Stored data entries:
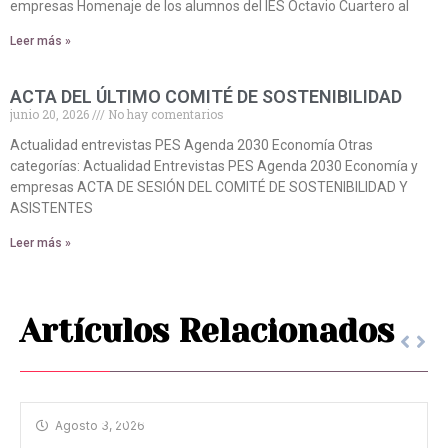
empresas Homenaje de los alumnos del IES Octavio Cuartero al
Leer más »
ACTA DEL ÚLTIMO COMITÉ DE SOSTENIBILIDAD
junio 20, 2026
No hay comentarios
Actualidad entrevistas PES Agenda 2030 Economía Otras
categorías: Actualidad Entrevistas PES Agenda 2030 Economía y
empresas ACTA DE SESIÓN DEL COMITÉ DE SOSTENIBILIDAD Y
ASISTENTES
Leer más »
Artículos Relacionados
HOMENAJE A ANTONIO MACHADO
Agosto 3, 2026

- The problem: Copy every line of text from all of the entries above without changing anything. Leave the pictures out of your answer.

- Result of this exercise:
empresas Homenaje de los alumnos del IES Octavio Cuartero al
Leer más »
ACTA DEL ÚLTIMO COMITÉ DE SOSTENIBILIDAD
junio 20, 2026
No hay comentarios
Actualidad entrevistas PES Agenda 2030 Economía Otras
categorías: Actualidad Entrevistas PES Agenda 2030 Economía y
empresas ACTA DE SESIÓN DEL COMITÉ DE SOSTENIBILIDAD Y
ASISTENTES
Leer más »
Artículos Relacionados
HOMENAJE A ANTONIO MACHADO
Agosto 3, 2026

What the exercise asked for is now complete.